Hi there, I am working on a program which needs to execute a matrix multiplication a vector. The size of the matrix is 2^{18} x 2 ^ {18}, and the size of the vector is, of cause, 2^{18} x 1. Due to memory limitations, I have used the sparse matrix. However, the computational speed is not satisfying, I’d like to know if there is a better option to handle this matrix

some features of my matrix are:

The sparsity of the matrix is about 99.5%

It’s a diagonal symmetric matrix.

it contains only 0 and 1.

it can be separated as 512 x 512 blocks, 15757 blocks contains non-zero element (the percentage of non-zero blocks is about 6%)

I’m using the COO format right now, obviously it’s not the best choice for this job. I am also consider to use the BSR(or BSC) format. I guess the BSR format will have advantages in terms of the computational speed, but will cause run out of memory.

I wonder if there is a better data type supported by PyTorch for above matrix, especially considering its symmetry and “binary”.

Because your matrix is binary, the indices in your COO-format matrix map,
in effect, positions in your input vector to positions in your result vector. So
you can use pytorch indexing facilities to effect the matrix-vector multiplication
(without actually multiplying anything).

Here’s such a scheme (that doesn’t take advantage of the symmetry of the
matrix):

>>> import torch
>>> print (torch.__version__)
1.13.0
>>>
>>> _ = torch.manual_seed (2022)
>>>
>>> n = 16
>>> m = torch.randint (2, (n, n)).float() # matrix of zeros and ones (not symmetric)
>>> ms = m.to_sparse() # sparse (coo) version of m
>>> v = torch.randn (16)
>>>
>>> resultA = m @ v
>>> resultB = ms @ v
>>>
>>> torch.allclose (resultB, resultA) # verify that sparse-matrix multiplication works
True
>>>
>>> # matrix-vector "multiplication" that uses sparseness and binary nature of ms
>>> resultC = torch.zeros_like (v)
>>> resultC.index_put_ ((ms.indices()[0],), v[ms.indices()[1]], accumulate = True)
tensor([ -7.7993, -1.3386, -1.8570, 0.1574, -5.2830, -5.6382, -10.0355,
-2.1667, -1.6088, -6.8637, -6.9376, -6.2652, -4.2707, -2.4600,
-3.9741, -1.9541])
>>>
>>> torch.allclose (resultC, resultA) # verify that indexing approach works
True

Logically, this seems to me to be about the best you can do (neglecting
the symmetry of the matrix).
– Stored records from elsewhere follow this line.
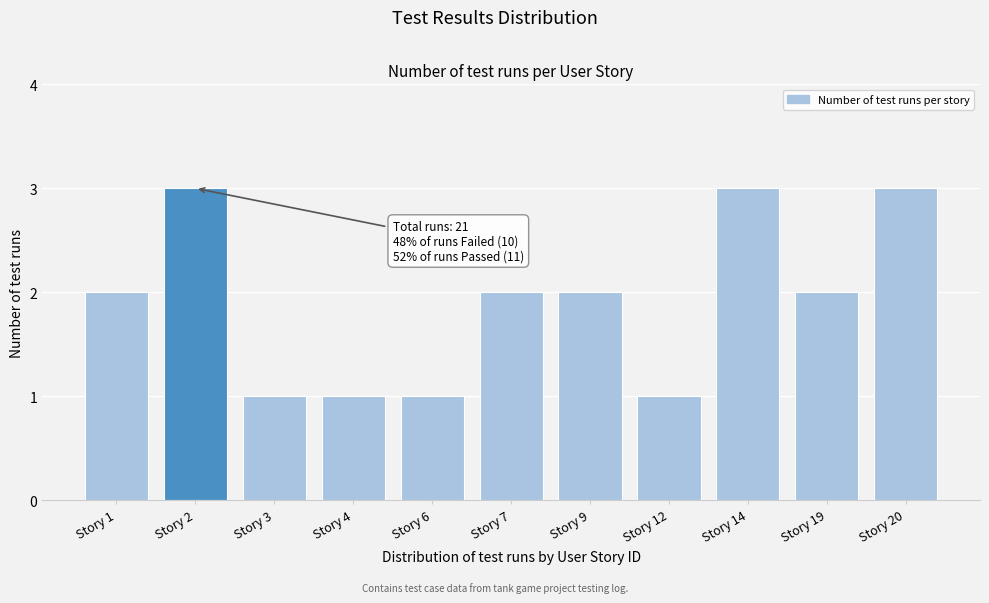

Reading left to right, extract all data points from this chart.

Story 1=2	Story 2=3	Story 3=1	Story 4=1	Story 6=1	Story 7=2	Story 9=2	Story 12=1	Story 14=3	Story 19=2	Story 20=3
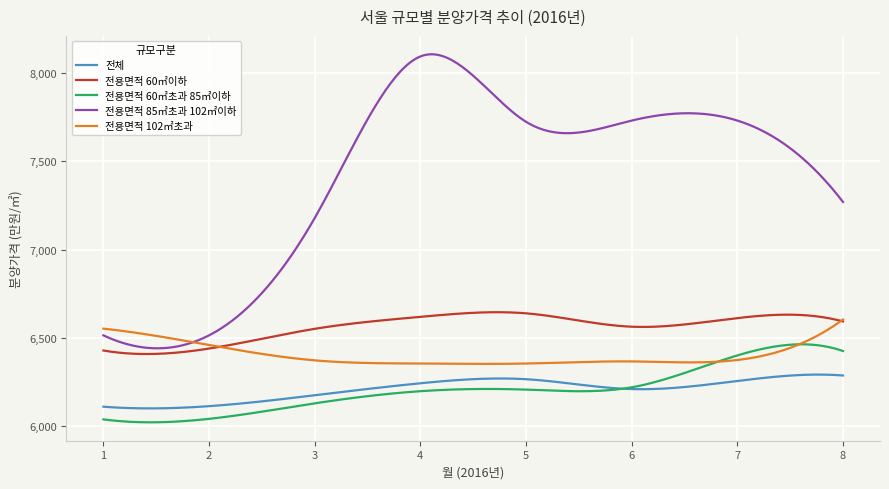

Which series has the largest total across all categories?

전용면적 85㎡초과 102㎡이하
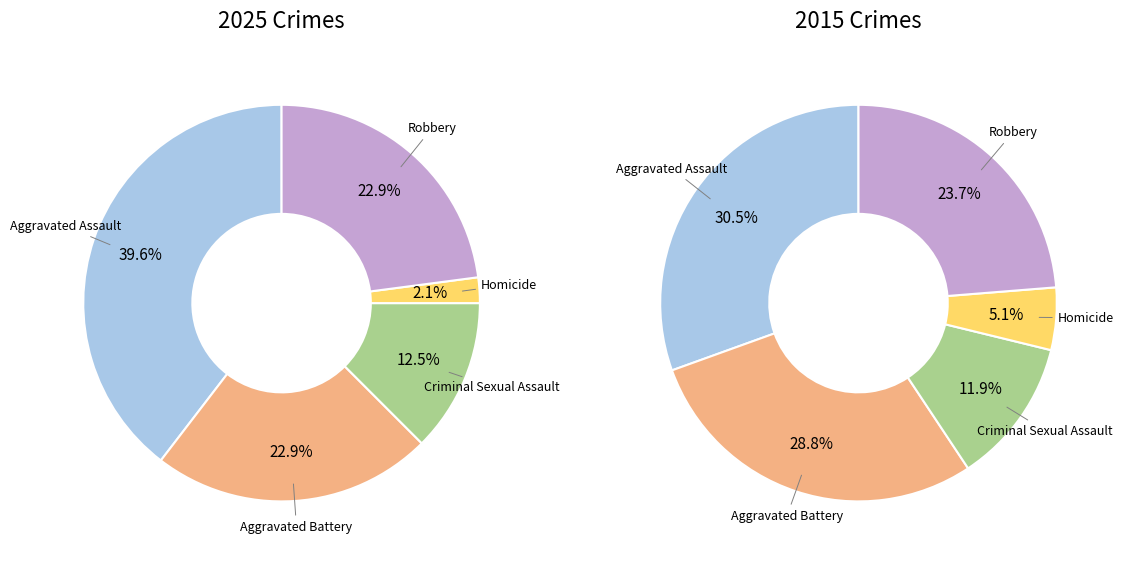

To the nearest percent, what is the combined percentage of Aggravated Battery and Robbery?

46%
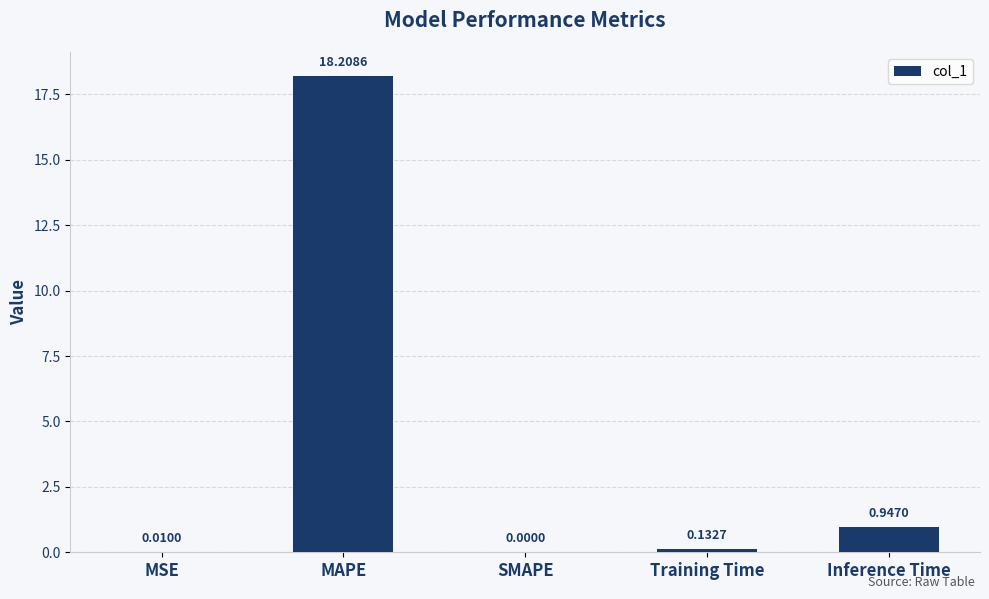

What is the sum of the values at MAPE and SMAPE?

18.2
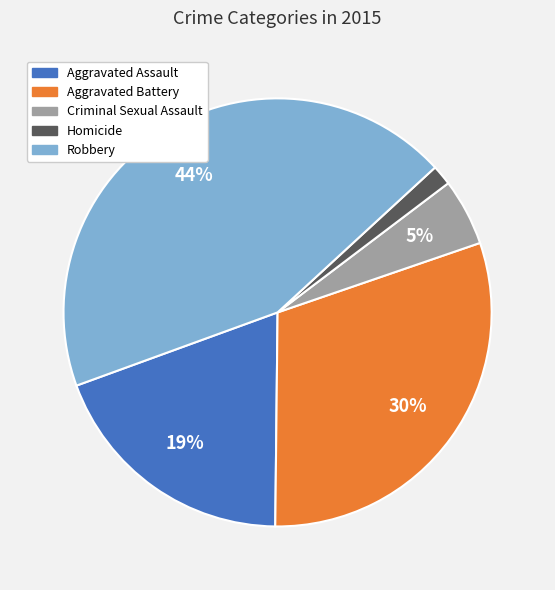

Is there a majority slice in this chart?

No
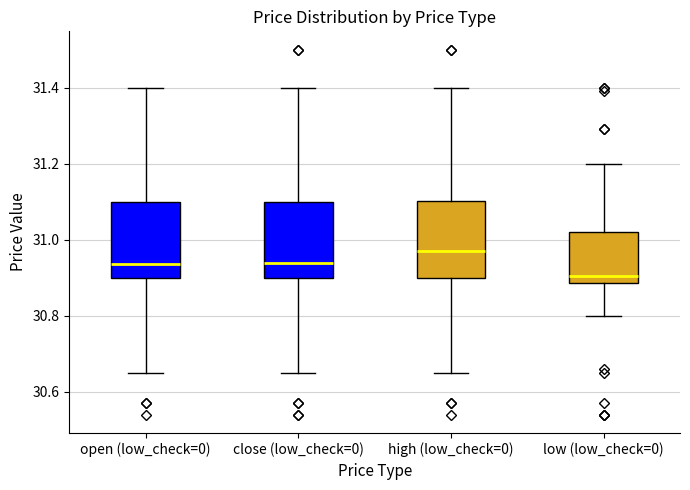

Reading left to right, read every box against the y-axis: the position of its median line, the range the box covers, and the ends of its whiskers. The values are not printed on the chart, so give them approximately, as read against the axis.

open (low_check=0): median 30.94, box 30.90 to 31.10, whiskers 30.66 to 31.40
close (low_check=0): median 30.94, box 30.90 to 31.10, whiskers 30.66 to 31.40
high (low_check=0): median 30.98, box 30.90 to 31.10, whiskers 30.66 to 31.40
low (low_check=0): median 30.90, box 30.88 to 31.02, whiskers 30.80 to 31.20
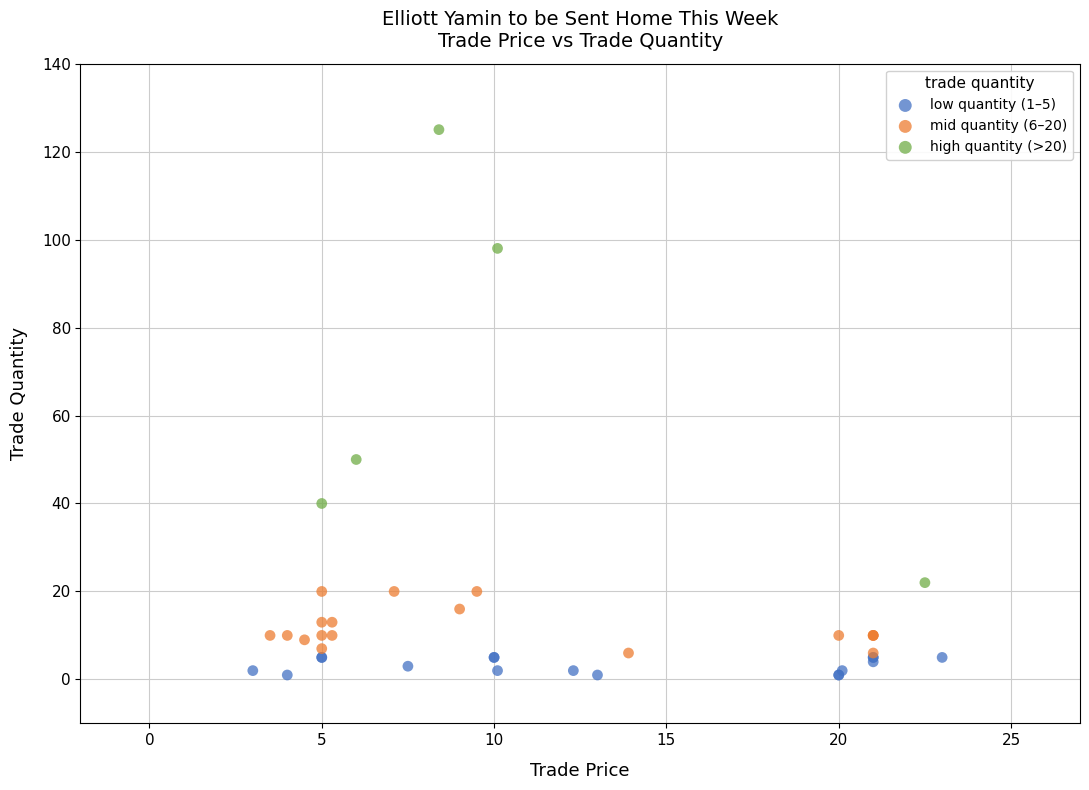

Which series reaches the maximum Y coordinate?

high quantity (>20)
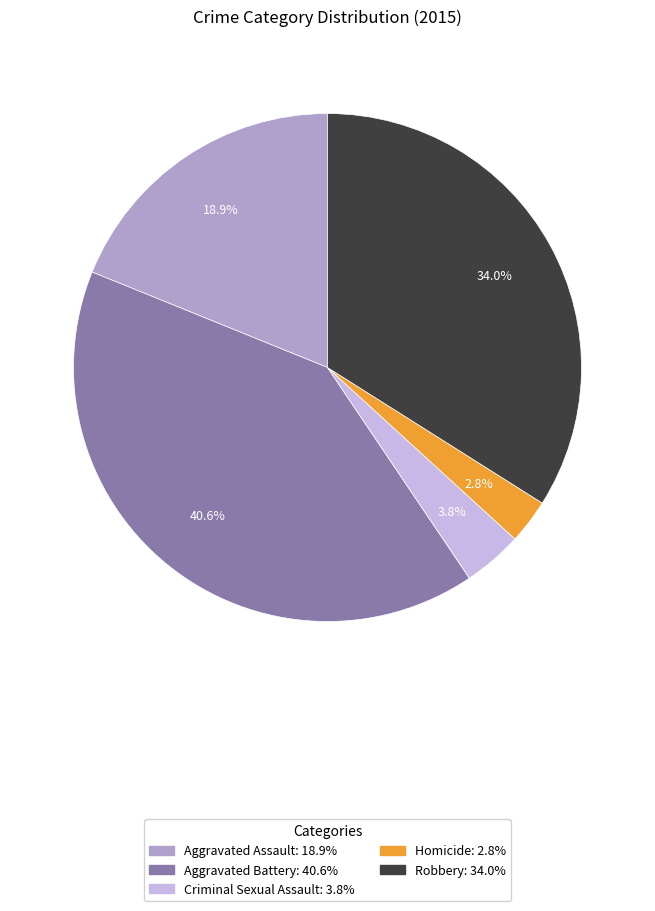

Does any single category account for the majority?

No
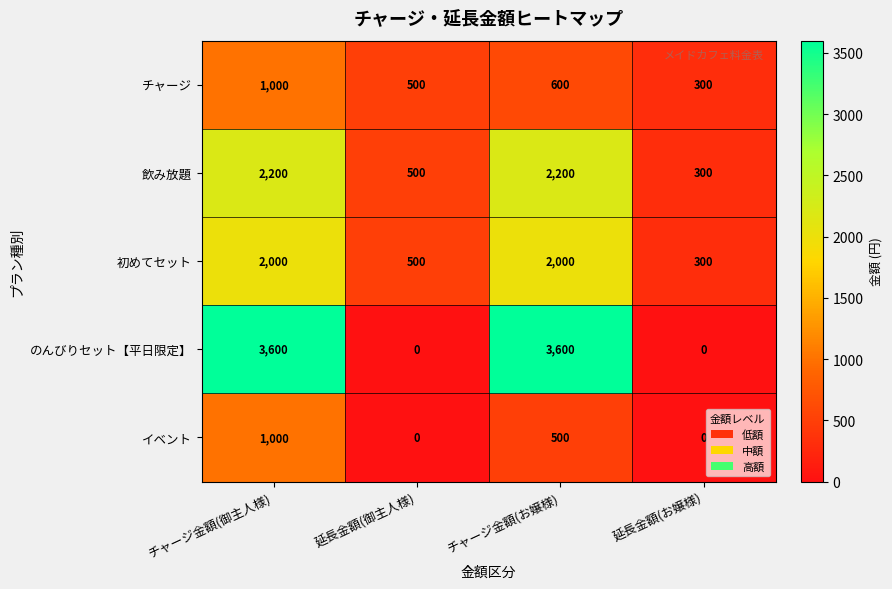

What is the maximum value for チャージ?

1000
However, how well the indexing operations
map to the gpu (or cpu) pipelines will likely be the most important factor
in the actual performance of this scheme.

What do you mean by “diagonal symmetric?” Is it the same as what I would
simply call “symmetric?” Something else?

Unless there is further structure to the block structure that you haven’t
mentioned, I don’t see any way to make use of this. From the numbers
you give, the sparseness of the values within the block matrices is about
the same as the sparseness of the blocks within the big matrix, so the
overall sparseness doesn’t seem to have any real “block” structure to it.

It might be possible to get some savings from the matrix’s symmetry, but
at most that would be a factor of two, which might be lost again by the need
to treat diagonal and off-diagonal elements differently.